# Lighting......



## Piper (Mar 3, 2011)

In looking around my 125G Tropheus tank, I am wondering what my next project (where do I spend money next) might be?

I have never had a system with high-end lighting. I had a 55G saltwater tank for years that just had a duel florescent shop light. Nemo was fine with that.

My 125G came with 2 All-Glass 36" single bulb florescent (72" tank). The bulbs are Aqua Ray F30WT8-AR-FS for Fresh or Saltwater. Can't find much about these bulbs.

I am not currently even considering going to live plants so that isn't an issue; although, depending on what if anything I do I might want to leave that option on the table. I know some of this lighting stuff is just personal preference but I am wondering what some of your experiences have been like.

What is too little lighting and what is over kill in your opinion? I have heard some suggest Tropheus are fine with just basic lighting. The only issues I can come up with for lighting are algae growth (I'm all for green algae) and fish color. Or maybe is the question more of a bulb choice than a fixture question?

So, do I need to consider bigger more expensive lighting fixtures, different bulbs or am I fine where I am?

Thanks for playing!

Jim


----------



## BillD (May 17, 2005)

Bigger more expensive lights won't necessarily get what you want. There are a number of considerations when you look at lighting. Light output normally given in lumens, colour temp in Kelvin degrees, And CRI (Colour Rendition Index.)
The higher the lumen output the brighter the light will appear. Sunlight on the ocean at the equator at noon has a colour temp around 5500 K. A tube in the 5000K range will appear close to this. Daylight tubes of 6500K are closer to early morning or afternoon light, and tend to be whiter or more bluish than 5000K lights.
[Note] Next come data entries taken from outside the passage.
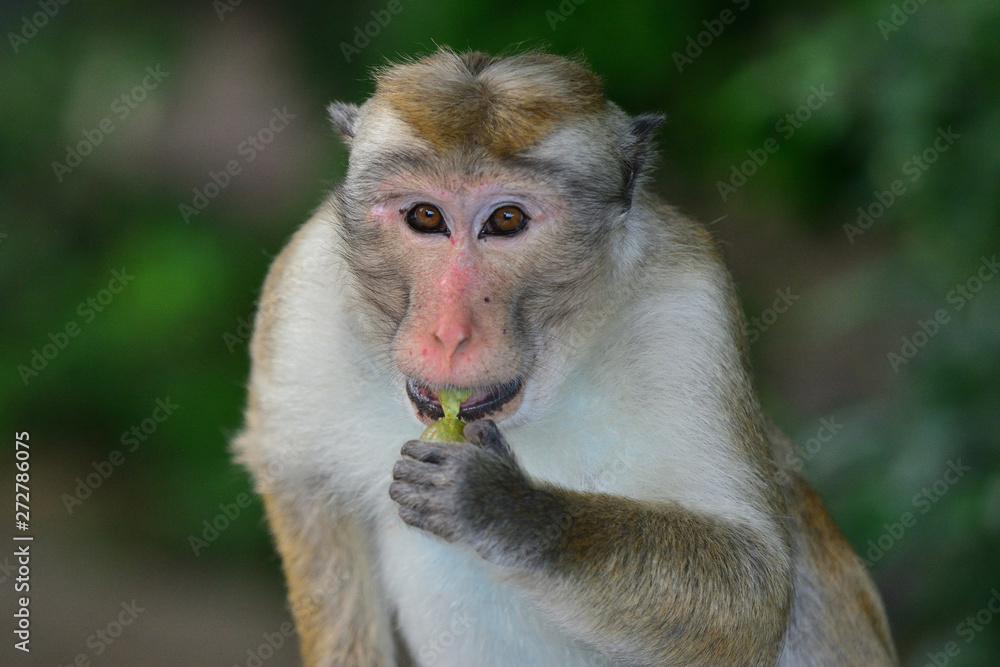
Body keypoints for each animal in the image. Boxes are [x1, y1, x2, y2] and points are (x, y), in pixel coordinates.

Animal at [233, 48, 897, 666]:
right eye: (425, 216)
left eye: (506, 219)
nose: (449, 333)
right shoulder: (304, 292)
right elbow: (301, 486)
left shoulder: (688, 307)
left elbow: (751, 587)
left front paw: (507, 510)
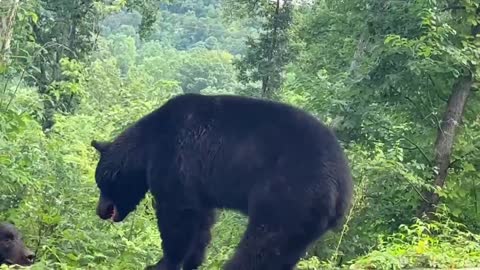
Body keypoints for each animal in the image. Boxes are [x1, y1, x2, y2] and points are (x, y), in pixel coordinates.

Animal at [91, 93, 352, 270]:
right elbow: (202, 223)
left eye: (102, 183)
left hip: (288, 196)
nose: (100, 211)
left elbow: (177, 216)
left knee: (262, 245)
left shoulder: (175, 160)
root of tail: (342, 186)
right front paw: (192, 260)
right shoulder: (200, 188)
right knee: (282, 252)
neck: (146, 148)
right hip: (305, 222)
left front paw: (163, 262)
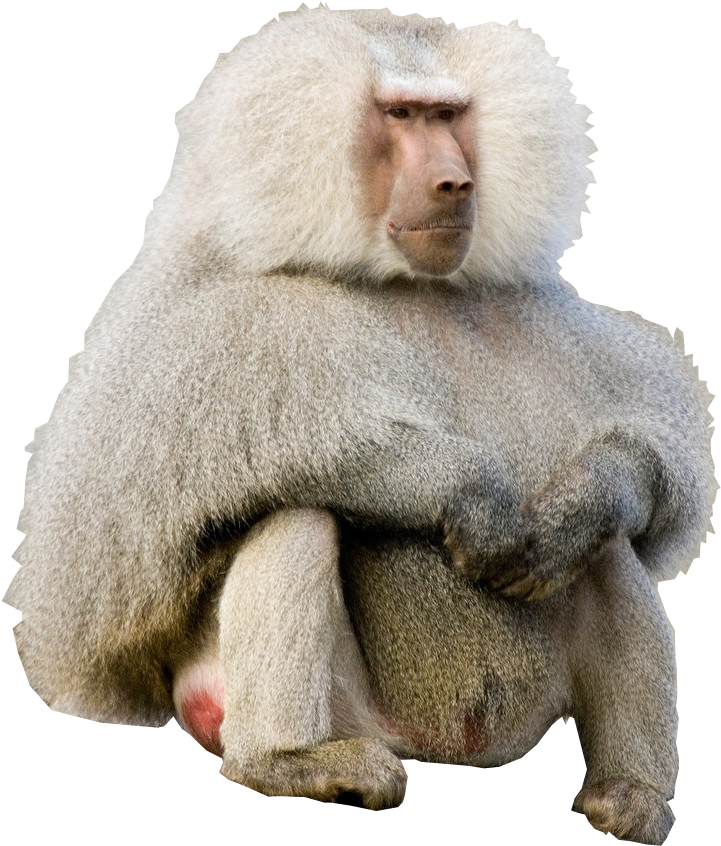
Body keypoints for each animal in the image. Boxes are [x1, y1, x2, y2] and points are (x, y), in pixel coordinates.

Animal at [4, 8, 715, 845]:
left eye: (448, 116)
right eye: (400, 115)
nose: (454, 182)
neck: (406, 282)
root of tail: (444, 749)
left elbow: (654, 447)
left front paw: (579, 502)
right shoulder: (207, 320)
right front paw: (474, 499)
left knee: (605, 554)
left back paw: (629, 798)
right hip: (330, 711)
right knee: (297, 514)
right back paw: (292, 765)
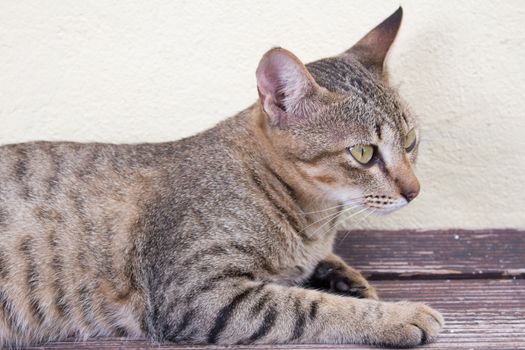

Daylight tubes are favoured by many aquarists. CRI may be the most important as sunlight has a CRI of 100, and we accept the colours visible under sunlight to be the true colous. The higher the CRI, the more natural or true the colour will be rendered. 
So, if you want to grow algae, any tube or bulb will do that. If you want to see true colours get a tube with a high CRI.
As far as lumen ratings, there can be quite a variance in similar tubes. For example a T12 40W tube in most colours/types has a lumen rating of around 2400 to 2600. A Plant and Aquarium light which tends to look pinkish has a lumen rating of around 1800, and a tri phospher such as Philips Ultralume has 3300 lumens. All use 40 watts but produce significantly different light outputs. 
In you particular setup, the lighting is what I would call a little on the low side. if you aren't growing plants you don't need high end lighting. In fact, even growing plants you don't need high end lighting. my prefernce is for tubes in the 5000K area, that can be bought cheaply at places like Home Depot. That means T8, which is what you have. I am guessing that if you had 4 of the tubes you have now, you would have satisfactory light. You could add a 48" shop light in the center of the tank to supplement what you have. A fixture can be bought for $15 or less, and tubes are about $4 each. you can also mix various tubes for different effects, or to better round out what you want to see. Hope this helps.


----------



## Piper (Mar 3, 2011)

WOW - good info thanks for the response.

Jim


----------



## BillD (May 17, 2005)

Everyone one seems to have a different opinion on how lighting should look, and the human eye seems to work differently in different people. I look for the cheapest way to do the job. You can light a tank well and economically. 
If you were to get a cheap shop light, some are more than narrow enough to fit inside a section of vinyl eaves trough which can be painted to match the aquarium trim. That gets rid of the shop light look, cheaply.


----------



## londonloco (Mar 31, 2011)

I've seen house gutter material used for lighting housing, it looked pretty good (not sure if this is what you meant by "a section of vinyl eaves)".


----------



## BillD (May 17, 2005)

You take a section of white vinyl eaves trough which usually comes in 10 or 12 foot lengths, cut a piece to length you want, and add end caps. You now have a closed box which you can mount the light fixture in. A few holes drilled to allow heat to escape and then paint the trough whatever colour you want. You could used a colored trough but then you wouldn't have the white inside, which is preferable.


----------